TASK BRIEF – Determine the number of lines in the data below that contain the string "không", and respond with that number alone.
[RECORD EXTRACTS Boundary: Start]
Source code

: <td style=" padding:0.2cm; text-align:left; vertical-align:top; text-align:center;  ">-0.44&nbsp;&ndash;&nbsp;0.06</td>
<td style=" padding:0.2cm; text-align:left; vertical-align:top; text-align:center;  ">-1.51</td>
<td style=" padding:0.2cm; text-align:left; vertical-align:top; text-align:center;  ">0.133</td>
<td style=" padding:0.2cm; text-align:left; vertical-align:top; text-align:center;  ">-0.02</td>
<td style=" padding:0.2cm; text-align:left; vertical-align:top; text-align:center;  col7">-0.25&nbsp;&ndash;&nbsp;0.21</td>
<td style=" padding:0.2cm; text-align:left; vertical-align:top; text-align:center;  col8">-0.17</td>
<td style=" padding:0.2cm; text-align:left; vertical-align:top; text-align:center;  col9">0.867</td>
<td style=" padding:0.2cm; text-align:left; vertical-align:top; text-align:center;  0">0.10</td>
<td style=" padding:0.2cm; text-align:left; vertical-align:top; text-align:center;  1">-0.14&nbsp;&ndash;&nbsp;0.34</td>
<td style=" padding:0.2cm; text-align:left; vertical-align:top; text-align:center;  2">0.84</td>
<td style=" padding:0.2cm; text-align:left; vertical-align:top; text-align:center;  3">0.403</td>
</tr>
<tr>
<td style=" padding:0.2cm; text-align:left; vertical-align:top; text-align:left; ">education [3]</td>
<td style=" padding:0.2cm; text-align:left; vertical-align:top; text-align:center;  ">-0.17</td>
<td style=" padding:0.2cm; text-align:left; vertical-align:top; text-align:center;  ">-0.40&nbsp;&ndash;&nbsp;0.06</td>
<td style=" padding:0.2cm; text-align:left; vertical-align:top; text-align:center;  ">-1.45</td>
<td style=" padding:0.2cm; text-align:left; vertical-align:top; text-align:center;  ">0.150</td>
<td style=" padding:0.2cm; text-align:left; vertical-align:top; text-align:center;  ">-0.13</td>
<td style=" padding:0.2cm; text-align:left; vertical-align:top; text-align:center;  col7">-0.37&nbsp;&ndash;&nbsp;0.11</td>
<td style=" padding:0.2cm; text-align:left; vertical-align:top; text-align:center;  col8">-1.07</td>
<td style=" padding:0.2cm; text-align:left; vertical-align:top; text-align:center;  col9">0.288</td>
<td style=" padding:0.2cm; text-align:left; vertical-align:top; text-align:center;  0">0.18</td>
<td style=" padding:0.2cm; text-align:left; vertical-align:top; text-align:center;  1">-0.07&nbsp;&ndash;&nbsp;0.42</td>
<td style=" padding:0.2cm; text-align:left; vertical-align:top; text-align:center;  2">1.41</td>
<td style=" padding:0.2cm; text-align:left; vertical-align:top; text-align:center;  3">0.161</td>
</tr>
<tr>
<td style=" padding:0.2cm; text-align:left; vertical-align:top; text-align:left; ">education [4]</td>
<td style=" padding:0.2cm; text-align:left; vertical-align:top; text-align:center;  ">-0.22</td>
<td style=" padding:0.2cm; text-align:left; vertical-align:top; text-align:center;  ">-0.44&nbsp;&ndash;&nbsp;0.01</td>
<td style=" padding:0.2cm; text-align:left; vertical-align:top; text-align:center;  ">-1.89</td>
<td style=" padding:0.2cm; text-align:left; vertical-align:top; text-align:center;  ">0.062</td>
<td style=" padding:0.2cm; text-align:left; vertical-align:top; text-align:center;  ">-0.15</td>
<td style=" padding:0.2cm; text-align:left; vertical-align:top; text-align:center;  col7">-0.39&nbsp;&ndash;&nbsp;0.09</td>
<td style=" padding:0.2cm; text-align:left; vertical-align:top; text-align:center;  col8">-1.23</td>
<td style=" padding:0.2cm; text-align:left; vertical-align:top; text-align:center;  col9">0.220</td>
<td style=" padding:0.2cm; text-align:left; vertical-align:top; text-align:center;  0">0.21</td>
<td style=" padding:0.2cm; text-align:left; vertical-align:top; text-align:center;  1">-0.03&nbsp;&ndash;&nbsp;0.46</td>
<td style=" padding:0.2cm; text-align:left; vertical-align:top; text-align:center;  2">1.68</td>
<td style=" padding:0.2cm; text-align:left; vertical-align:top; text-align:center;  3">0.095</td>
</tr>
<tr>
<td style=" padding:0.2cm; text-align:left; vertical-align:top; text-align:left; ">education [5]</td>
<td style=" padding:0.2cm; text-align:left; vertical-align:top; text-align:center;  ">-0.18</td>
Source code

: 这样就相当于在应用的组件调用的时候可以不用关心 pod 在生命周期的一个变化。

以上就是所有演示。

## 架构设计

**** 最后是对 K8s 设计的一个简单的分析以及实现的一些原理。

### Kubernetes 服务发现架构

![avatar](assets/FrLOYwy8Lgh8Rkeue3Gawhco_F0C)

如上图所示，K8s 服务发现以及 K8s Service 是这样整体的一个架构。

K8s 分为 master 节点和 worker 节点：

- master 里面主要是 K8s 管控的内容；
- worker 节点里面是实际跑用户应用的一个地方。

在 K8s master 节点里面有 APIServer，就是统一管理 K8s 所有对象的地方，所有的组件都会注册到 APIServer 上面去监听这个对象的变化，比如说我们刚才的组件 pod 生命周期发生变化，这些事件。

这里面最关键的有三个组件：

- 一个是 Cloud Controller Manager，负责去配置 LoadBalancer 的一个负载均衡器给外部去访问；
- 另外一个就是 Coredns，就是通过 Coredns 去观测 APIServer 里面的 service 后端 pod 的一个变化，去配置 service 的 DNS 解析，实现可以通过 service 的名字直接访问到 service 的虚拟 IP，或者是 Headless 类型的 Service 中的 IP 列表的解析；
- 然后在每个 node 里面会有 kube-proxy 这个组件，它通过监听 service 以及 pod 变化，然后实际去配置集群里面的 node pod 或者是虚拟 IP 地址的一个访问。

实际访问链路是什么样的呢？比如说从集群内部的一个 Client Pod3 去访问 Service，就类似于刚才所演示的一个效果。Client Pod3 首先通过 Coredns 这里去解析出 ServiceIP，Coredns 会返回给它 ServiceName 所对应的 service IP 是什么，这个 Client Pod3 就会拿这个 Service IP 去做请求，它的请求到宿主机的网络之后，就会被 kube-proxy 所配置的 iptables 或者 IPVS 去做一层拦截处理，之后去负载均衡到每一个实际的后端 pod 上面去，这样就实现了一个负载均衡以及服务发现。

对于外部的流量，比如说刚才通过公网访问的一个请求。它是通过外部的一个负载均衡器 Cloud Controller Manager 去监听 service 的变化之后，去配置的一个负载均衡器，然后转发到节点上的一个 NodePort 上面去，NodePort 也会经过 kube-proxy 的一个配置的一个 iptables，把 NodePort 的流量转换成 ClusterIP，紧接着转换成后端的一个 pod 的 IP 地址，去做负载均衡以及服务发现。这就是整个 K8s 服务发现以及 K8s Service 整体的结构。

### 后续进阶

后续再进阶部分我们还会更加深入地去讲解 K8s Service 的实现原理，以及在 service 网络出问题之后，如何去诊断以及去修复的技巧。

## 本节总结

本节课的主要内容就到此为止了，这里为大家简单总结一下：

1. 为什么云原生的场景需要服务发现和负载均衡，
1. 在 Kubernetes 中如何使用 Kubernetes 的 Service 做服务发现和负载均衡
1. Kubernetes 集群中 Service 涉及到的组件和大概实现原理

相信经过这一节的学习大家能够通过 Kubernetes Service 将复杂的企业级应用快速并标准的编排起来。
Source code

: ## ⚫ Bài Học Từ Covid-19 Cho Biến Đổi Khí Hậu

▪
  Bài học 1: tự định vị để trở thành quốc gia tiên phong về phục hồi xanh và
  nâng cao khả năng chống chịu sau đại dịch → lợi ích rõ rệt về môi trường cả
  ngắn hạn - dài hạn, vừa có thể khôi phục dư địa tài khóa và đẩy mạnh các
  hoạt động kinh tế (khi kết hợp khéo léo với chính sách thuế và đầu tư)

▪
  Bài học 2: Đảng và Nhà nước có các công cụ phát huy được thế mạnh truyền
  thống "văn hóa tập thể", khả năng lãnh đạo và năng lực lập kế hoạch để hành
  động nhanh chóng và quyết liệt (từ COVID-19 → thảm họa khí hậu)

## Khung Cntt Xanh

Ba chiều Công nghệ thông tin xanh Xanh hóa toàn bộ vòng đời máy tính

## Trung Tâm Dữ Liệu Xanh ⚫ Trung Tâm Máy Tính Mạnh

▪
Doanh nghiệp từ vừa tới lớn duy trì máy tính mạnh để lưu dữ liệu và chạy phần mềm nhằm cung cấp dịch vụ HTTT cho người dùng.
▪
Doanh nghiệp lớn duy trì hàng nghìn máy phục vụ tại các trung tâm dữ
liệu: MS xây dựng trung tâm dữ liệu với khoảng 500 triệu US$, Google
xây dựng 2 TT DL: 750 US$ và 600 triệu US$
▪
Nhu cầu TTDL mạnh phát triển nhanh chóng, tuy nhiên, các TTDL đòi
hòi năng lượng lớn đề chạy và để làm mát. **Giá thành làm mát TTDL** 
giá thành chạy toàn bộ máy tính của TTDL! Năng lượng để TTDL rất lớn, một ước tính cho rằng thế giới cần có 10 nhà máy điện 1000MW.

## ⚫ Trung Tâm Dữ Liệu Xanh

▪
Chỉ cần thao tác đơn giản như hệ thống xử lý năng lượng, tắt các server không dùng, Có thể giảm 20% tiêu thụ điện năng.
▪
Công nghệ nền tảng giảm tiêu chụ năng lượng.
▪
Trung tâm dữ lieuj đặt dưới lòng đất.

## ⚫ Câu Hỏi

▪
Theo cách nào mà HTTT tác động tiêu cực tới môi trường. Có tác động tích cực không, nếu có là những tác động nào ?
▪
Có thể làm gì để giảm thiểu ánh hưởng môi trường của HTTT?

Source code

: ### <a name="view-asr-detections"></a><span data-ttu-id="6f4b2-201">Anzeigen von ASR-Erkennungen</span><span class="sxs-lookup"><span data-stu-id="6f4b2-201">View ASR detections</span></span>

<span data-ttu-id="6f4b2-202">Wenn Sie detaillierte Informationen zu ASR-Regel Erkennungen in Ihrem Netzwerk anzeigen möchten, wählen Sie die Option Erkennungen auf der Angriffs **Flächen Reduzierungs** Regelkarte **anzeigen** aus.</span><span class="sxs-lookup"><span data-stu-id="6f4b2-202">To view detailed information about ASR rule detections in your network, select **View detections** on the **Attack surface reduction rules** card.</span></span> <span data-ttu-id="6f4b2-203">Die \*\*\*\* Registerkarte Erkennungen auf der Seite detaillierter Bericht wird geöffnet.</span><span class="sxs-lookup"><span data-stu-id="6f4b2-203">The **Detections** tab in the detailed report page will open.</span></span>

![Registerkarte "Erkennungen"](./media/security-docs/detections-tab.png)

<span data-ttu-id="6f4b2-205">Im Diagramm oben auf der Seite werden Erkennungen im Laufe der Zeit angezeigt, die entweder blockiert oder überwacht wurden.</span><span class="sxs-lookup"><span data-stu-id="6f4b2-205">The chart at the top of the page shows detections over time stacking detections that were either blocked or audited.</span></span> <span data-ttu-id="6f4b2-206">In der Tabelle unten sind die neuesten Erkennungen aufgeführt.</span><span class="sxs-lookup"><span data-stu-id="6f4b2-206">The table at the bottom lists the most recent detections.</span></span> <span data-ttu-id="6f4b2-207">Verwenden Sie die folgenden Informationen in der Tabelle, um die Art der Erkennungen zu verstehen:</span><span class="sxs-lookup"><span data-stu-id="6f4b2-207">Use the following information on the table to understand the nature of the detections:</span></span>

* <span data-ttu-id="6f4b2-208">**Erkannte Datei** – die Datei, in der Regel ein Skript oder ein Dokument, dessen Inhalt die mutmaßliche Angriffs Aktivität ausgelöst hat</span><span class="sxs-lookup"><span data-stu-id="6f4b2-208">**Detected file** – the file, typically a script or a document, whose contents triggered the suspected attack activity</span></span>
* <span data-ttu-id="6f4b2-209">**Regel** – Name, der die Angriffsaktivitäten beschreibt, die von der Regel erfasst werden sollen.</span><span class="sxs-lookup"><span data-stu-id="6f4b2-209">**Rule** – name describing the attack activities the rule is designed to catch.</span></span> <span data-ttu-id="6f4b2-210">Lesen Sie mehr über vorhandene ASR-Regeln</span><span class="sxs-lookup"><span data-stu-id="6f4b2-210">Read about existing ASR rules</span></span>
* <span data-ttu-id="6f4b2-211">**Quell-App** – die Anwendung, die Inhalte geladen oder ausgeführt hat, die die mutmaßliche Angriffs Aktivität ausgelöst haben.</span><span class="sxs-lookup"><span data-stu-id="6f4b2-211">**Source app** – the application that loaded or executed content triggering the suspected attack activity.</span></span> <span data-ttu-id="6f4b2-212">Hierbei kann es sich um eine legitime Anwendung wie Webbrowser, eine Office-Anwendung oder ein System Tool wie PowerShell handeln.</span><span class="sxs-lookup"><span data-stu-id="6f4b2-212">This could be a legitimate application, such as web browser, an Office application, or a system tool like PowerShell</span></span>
[RECORD EXTRACTS Boundary: End]
ANSWER SPACE – 2